-- Excerto para ler --
************

Nas Margens da Ficção convoca a nossa capacidade de ficcionar, num momento em que tudo é presente, e que está ameaçada essa capacidade de contar as histórias e voltar a contá-las, algo que é constitutivo do ser humano. A ficção é o espaço em que os significados estão em aberto e podem ser trabalhados de uma maneira ética. Pensá-la não é estar fora do real e não é uma ficção alienante que propomos. Quando apresentamos as maternidades africanas, por exemplo, não estamos apenas a falar de feminismos ou a seguir a agenda, estamos num plano mais amplo, aquele que a maternidade edifica com a ficção, o espaço da linguagem. E o lugar da mãe, do materno, é fundamental para a configuração da nossa capacidade de imaginar o mundo.
É um pouco avessa às chamadas agendas atuais?

************

-- Listagem de origem --
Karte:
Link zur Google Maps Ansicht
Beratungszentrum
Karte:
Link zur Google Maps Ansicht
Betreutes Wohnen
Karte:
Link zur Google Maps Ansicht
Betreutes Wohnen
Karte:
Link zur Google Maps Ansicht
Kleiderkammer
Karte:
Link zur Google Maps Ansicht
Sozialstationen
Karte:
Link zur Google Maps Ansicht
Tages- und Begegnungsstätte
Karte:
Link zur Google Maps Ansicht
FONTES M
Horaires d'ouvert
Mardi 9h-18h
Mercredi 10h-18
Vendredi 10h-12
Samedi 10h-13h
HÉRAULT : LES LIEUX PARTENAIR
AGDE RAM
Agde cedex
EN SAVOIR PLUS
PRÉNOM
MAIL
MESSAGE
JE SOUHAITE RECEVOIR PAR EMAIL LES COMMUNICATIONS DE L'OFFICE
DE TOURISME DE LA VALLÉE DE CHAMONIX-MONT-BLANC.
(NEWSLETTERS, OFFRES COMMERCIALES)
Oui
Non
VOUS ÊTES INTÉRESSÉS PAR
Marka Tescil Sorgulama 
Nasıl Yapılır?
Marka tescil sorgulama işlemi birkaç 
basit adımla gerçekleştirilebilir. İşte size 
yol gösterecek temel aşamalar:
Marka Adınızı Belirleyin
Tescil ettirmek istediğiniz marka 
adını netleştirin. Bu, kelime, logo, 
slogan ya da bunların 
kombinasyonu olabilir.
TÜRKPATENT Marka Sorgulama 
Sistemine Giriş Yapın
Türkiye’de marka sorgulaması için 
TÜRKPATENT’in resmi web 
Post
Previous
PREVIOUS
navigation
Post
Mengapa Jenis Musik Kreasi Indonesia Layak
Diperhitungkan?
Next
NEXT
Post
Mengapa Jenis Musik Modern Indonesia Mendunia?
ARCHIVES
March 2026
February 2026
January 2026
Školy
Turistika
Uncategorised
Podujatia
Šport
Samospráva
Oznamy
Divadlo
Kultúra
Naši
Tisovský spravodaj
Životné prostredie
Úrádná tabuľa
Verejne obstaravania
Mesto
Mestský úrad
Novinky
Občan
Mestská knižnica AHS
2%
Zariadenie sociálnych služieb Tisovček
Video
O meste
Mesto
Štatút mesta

************

-- Tarefa 1 --
Segundo o excerto sobre a ficção, em que espaço consiste a ficção?
-- Tarefa 2 --
Devolva, sem qualquer alteração, as linhas da listagem desde o seu início até à linha que contém "JE SOUHAITE RECEVOIR", incluindo esta.

-- Resposta 1 --
No espaço em que os significados estão em aberto e podem ser trabalhados de uma maneira ética.

-- Resposta 2 --
Karte:
Link zur Google Maps Ansicht
Beratungszentrum
Karte:
Link zur Google Maps Ansicht
Betreutes Wohnen
Karte:
Link zur Google Maps Ansicht
Betreutes Wohnen
Karte:
Link zur Google Maps Ansicht
Kleiderkammer
Karte:
Link zur Google Maps Ansicht
Sozialstationen
Karte:
Link zur Google Maps Ansicht
Tages- und Begegnungsstätte
Karte:
Link zur Google Maps Ansicht
FONTES M
Horaires d'ouvert
Mardi 9h-18h
Mercredi 10h-18
Vendredi 10h-12
Samedi 10h-13h
HÉRAULT : LES LIEUX PARTENAIR
AGDE RAM
Agde cedex
EN SAVOIR PLUS
PRÉNOM
MAIL
MESSAGE
JE SOUHAITE RECEVOIR PAR EMAIL LES COMMUNICATIONS DE L'OFFICE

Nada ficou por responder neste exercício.